#### [SOURCE PASSAGE]

● ● ● ●

Jewish Law
Do You Truly Believe You’re Good? How Childhood Beliefs Shape Self-Worth and Inner Confidence
Why so many people feel “not good enough,” how early experiences and hidden beliefs influence adult behavior, and practical steps to reconnect with your true inner goodness

If you ask someone on the street whether they think they’re a good person, the automatic answer will usually be: “Of course I’m good.” But a deeper look inside reveals a part of us that believes we’re not truly good. What does “not good” even mean?
Do I feel that I’m a good person who wants only good, or are there places where I hold harsh beliefs about myself — that I’m selfish, that I don’t really care about others, that I constantly disappoint people, that I’m unlucky, that I have no chance to succeed, that I’m a failure, that I don’t truly have any talents, that I’m weak, or that if people knew who I really am and how I really feel, they wouldn’t want a relationship with me?
Most of the time we’re not aware of these thoughts and feelings, but that doesn’t mean they aren’t there. Even if a person says that everything is fine and that they love themselves and feel connected to themselves, if deep down they believe they’re not good, that they disappoint, that they “should have been different,” their behavior will reflect that belief. Our beliefs shape our behavior and the way we relate to ourselves and to our surroundings.
One of the most frustrating things is when someone finds within themselves places of feeling worthless, disconnected, or unloved — then looks around and thinks everyone else is fine, and only they feel this way. That only intensifies the negative feeling, and isn’t true. The main problem is despair. We all have struggles. True, what looks like a mountain to you may seem like a molehill to someone else, but each of us carries our own challenges and wounds.
The problem, as noted, is the negative beliefs that rule our lives. There’s a joke about three agents — a Shin Bet agent, a KGB agent, and a CIA agent, competing to see who can catch a rabbit in the forest the fastest. The CIA agent returns with a rabbit after five minutes. The KGB agent returns after fifteen. The Shin Bet agent doesn’t come out at all. Worried, the other two go back into the forest and find him in a clearing with a terrified lion tied up, yelling at it: “Confess that you’re a rabbit! Admit you’re a rabbit!”

● ● ● ●

Collected data:
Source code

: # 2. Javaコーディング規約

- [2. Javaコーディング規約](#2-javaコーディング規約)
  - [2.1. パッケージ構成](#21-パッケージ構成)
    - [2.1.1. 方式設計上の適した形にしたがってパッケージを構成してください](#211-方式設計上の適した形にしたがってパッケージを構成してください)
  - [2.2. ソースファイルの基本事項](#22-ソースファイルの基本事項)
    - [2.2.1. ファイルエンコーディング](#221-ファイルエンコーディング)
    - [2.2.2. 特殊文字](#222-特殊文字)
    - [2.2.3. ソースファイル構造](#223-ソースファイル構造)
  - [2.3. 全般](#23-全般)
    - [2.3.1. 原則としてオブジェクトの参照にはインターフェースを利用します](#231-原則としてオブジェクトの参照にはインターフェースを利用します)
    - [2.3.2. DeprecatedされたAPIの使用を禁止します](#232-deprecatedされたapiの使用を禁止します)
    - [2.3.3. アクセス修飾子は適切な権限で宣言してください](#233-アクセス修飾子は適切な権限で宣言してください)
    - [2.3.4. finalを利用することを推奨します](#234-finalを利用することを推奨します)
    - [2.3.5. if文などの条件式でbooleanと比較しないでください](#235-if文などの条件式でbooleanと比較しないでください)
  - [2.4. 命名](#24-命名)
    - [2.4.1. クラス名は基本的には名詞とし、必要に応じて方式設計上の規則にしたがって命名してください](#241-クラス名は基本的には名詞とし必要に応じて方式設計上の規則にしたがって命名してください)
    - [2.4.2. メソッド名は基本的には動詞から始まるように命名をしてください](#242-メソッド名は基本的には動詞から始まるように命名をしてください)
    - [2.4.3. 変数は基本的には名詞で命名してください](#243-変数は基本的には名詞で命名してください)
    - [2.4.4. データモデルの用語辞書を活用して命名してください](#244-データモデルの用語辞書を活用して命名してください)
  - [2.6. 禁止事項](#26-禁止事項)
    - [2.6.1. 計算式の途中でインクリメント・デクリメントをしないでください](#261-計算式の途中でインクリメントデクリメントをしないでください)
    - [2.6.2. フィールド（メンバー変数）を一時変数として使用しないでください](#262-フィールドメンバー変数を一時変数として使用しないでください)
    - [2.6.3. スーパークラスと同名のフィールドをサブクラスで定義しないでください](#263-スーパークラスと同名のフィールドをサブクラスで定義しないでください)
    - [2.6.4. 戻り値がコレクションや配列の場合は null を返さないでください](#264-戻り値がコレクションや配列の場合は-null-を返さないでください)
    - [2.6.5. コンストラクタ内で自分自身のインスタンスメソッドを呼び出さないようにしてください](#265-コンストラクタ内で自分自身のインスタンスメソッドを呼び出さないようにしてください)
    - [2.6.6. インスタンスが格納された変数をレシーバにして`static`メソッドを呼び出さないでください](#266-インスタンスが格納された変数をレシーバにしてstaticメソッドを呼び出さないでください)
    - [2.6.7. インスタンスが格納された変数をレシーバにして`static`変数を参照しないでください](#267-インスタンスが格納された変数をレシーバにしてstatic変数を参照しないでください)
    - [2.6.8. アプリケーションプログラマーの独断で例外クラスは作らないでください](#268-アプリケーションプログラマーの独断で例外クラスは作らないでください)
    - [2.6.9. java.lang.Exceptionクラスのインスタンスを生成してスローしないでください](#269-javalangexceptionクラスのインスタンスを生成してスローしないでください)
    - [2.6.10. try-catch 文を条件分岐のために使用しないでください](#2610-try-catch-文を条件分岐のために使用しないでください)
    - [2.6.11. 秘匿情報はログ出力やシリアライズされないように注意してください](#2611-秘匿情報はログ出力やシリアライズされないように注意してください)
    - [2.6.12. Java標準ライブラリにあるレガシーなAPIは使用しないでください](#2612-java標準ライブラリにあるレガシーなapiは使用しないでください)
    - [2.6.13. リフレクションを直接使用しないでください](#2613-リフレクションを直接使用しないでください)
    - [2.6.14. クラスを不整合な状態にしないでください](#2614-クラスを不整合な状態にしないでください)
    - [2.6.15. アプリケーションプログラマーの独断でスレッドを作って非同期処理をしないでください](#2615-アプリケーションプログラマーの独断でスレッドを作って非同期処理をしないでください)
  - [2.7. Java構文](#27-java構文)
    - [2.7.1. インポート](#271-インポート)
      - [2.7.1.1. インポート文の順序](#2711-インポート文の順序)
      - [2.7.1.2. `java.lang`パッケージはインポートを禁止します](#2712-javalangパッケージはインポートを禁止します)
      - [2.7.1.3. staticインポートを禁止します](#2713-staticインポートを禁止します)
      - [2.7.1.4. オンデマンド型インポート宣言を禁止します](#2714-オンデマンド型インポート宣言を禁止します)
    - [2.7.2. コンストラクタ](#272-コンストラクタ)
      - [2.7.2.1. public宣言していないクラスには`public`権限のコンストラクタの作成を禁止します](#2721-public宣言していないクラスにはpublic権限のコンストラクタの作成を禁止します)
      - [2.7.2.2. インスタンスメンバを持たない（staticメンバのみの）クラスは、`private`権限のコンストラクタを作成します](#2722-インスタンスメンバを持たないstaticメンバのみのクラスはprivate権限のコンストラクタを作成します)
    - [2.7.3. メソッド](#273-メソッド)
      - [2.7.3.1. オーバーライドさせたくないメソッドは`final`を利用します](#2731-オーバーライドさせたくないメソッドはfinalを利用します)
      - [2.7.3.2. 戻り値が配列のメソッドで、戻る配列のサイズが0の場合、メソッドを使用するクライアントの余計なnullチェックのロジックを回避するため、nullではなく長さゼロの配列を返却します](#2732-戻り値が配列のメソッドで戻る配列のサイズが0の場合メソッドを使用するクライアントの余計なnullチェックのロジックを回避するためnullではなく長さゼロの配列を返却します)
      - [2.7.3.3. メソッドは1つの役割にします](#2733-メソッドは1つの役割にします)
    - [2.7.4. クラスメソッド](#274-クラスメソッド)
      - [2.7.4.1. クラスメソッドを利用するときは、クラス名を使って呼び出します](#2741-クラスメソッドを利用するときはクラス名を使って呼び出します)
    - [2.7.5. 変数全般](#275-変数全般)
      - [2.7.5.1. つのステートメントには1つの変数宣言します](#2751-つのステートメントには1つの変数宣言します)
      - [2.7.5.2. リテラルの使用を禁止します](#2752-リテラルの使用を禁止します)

● ● ● ●

#### [ACTION ITEM]
In the joke told in the self-worth article above, how long does the KGB agent take to return with a rabbit?

#### [THE ANSWER]
Fifteen minutes.